First, it is important to understand what the purpose of this project is. The Plan Development Agreement between the Toronto Waterfront Revitalization Corporation and Sidewalk Labs states that:
Both Parties believe in the potential for technology to improve urban life and to create people-centered communities that are more liveable, connected, prosperous and resilient.
Both parties seek to establish a complete community that serves as a model for sustainable and resilient neighborhoods throughout Toronto and cities around the world
Both Parties aim to create a destination for people, companies, startups, and local organizations to advance solutions to the challenges facing cities, such as energy use, housing affordability, and transportation, and make Toronto the global hub of a rising new industry focused on urban innovation.
So, with those ideals in mind Sidewalk, like any good designer, started by doing their best to understand the needs of the local community. They did this by polling and interviewing a variety of residents in the area. The feedback that they got informed them that, among other things, residents wanted: a complete community with opportunities to live, work and play; promote active transportations while maximizing convenience and choice; have a place that is welcoming and inclusive to everyone; be connected to the rest of Toronto; and provide a good mix of housing options for households of different incomes. Sound easy enough, right?
The partnership will attempt to achieve all of this with a number of innovative design features. One is the layout of the streets themselves. They area will be cut into a grid pattern with the outside edges having larger boulevards and higher speed limits for cars and public transportation. Crossing the area will be “accessways” that will be streets designed primarily for bikes and the entire area will be divided by a “laneway” that will be mainly for pedestrian traffic.One of the main design themes throughout the entire project is flexibility through modularity. To do this they are using polygonal pavers that have lights that can be used as movable lane markers and changed to create a huge variety of different usage options.They will also be heated to ensure another important design element for the project, year-round use. This is obviously not the easiest objective for a waterfront area in a Canadian city so to do so Sidewalk plans on using expandable clear canopies that can block the elements and let in the sun’s warmth.

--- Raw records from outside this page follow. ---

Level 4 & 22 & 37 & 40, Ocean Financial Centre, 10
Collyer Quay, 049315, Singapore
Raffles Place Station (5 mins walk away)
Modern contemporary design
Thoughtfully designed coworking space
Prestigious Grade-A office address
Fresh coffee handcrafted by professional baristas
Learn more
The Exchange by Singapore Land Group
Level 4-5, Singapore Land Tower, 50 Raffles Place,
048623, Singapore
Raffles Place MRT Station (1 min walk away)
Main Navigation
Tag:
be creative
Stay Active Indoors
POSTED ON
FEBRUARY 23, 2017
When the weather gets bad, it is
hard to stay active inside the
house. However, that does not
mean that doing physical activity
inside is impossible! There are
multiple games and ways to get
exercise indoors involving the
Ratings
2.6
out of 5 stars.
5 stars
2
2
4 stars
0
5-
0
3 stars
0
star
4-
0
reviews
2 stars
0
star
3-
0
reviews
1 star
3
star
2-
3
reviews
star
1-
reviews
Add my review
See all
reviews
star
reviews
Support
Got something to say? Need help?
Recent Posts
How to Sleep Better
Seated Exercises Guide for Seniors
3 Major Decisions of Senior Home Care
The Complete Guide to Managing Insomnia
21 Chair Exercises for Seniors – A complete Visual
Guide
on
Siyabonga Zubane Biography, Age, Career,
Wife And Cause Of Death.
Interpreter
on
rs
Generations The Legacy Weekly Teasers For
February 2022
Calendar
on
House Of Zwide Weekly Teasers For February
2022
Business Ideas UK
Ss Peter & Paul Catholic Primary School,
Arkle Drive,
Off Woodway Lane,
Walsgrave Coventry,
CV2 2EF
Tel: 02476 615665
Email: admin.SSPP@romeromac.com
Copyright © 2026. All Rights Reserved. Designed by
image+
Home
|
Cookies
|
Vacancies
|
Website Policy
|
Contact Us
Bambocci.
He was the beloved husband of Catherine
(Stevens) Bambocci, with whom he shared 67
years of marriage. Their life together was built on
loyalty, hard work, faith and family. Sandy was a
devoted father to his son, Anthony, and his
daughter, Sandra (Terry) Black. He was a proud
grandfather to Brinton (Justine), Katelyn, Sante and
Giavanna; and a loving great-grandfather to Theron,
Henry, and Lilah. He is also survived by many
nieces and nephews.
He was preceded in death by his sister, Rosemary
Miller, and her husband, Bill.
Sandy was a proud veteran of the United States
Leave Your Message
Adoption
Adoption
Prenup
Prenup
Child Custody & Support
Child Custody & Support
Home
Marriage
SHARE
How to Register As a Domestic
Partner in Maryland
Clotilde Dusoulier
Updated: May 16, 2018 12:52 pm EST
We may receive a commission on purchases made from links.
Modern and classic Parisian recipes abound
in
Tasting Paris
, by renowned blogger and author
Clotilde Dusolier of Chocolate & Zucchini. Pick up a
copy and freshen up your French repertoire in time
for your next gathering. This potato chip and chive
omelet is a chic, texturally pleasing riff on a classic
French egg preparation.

They are proposing using timber as the main construction material. This will help them meet their sustainability goals since timber is renewable and requires much less foundational infrastructure than heavier materials like steel and concrete. Plus, it is something that Canada has in abundance, which is becoming more and more important with the current trade war climate.
The entire area will be monitored to help understand the main ways that it is being used so adjustments can easily be made. With a well defined set of design principles, built-in flexibility, and a constant feedback loop, the Quayside project feels a lot like it is being done by a technology developer. This, of couse, is the case as Sidewalk Labs is a part of Alphabet, Google’s parent company. These plans are obviously still in development but from what they have shown so far, this is a completely different approach to landscape architecture that could be the benchmark for all other modern developments that come after it.